Der Hauptmann hielt sich 8 Tage im Schlosse auf, das er voller Vieh hatte. Dieses verkaufte er durch die Bank jedes Stück für einen Taler. Auch legte er allen umliegenden Flecken und Dörfern „Contribution“ (Zwangsbesteuerung) auf. Ihm fiel auch der im Schloßturm verborgene Schatz an Barschaft, Gold und Silber, überhaupt die beste Habe der Bürger, darunter auch ihre Schützenkette und ihr Vogel von Silber, in allem zehntausend Taler wert, in die Hände. Dies war so zugegangen. Als des Hauptmanns Soldaten alle Gemächer durchsucht und auch das Bett fortgeschoben hatten, fand ein Soldat das Schreiben und das Verzeichnis über die verborgenen Sachen und überbrachte es dem Hauptmann. Als dieser alles gelesen hatte, ließ er durch Bierseile und Glockenstränge die Schätze aus dem Turm ziehen und teils nach Böhmen, teils nach Annaberg schaffen. Hierdurch machte er sich und seine Soldaten reich, die Stadt Schletta aber um „ein groß stück“ ärmer. Die Schlettauer hatten über 100 Jahre ungehindert gute und glückliche Nahrung gehabt und viele tausend Taler, die sie meist im Schloßturm verwahrt hatten, gesammelt. Schlettau war eine rechte „schmaltzgrube voller Vorrath“ geworden und reichlich mit allen Sachen versehen.

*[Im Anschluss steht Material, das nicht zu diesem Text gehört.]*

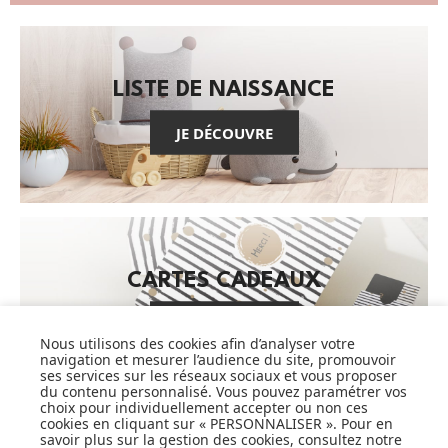
LISTE DE NAISSANCE
JE DÉCOUVRE
CARTES CADEAUX
JE DÉCOUVRE
Nous utilisons des cookies afin d’analyser votre
navigation et mesurer l’audience du site, promouvoir
ses services sur les réseaux sociaux et vous proposer
du contenu personnalisé. Vous pouvez paramétrer vos
choix pour individuellement accepter ou non ces
Pionnier du WEB, leader français de la distribution
cookies en cliquant sur « PERSONNALISER ». Pour en
sélective en puériculture depuis plus de 15 ans,
savoir plus sur la gestion des cookies, consultez notre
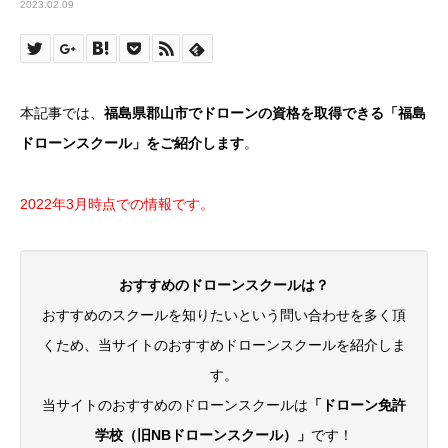
2023.02.09
本記事では、
福島県郡山市
でドローンの資格を取得できる「福島
ドローンスクール」をご紹介します
。
2022年3月時点での情報です。
おすすめのドローンスクールは？
おすすめのスクールを知りたいという問い合わせを多く頂
くため、当サイトのおすすめドローンスクールを紹介しま
す。
当サイトのおすすめのドローンスクールは
「ドローン免許
学校（旧NBドローンスクール）」
です！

Nun aber verloren sie ihren Reichtum. Als Beispiel dafür, was die Kaiserlichen in Schletta erbeuteten, sei erwähnt, daß sie einem Bürger, Michael Heßen, einen Kasten voll Spitzen im Werte von 1000 Talern und 2000 Taler Bargeld sowie 40 Stück Vieh mit Pferden und Zugochsen wegnahmen.“
Nach dem Abzug der Wallensteiner glaubten die Schlettauer vorläufig Ruhe vor Plünderungen und Untaten zu haben. Sie sollten sich aber darin sehr täuschen. Noch in demselben Jahre, Ende Dezember, rückte General Holck mit seinen Scharen von neuem in Schlettau ein. Was die Schlettauer dieses Mal ausstehen mußten, erzählt uns Christian Lehmann wie folgt:
„In der Schletta wurden 21 Bürger beschädigt und Weiber und Jungfrauen geschändet. Weil es den Soldaten an Gefäßen mangelte, hatten sie auf der Gasse in das Eis Löcher gehauen, worein sie Bier gossen und die Pferde saufen ließen. Alles wurde geplündert, auch alles Vieh geraubt. Dieses wurde teils geschlachtet und gekocht, teils zusammen mit dem Vieh aus der Umgebung Annabergs auf Fuhrwerken und im Heereszuge mitgenommen und nach Böhmen getrieben.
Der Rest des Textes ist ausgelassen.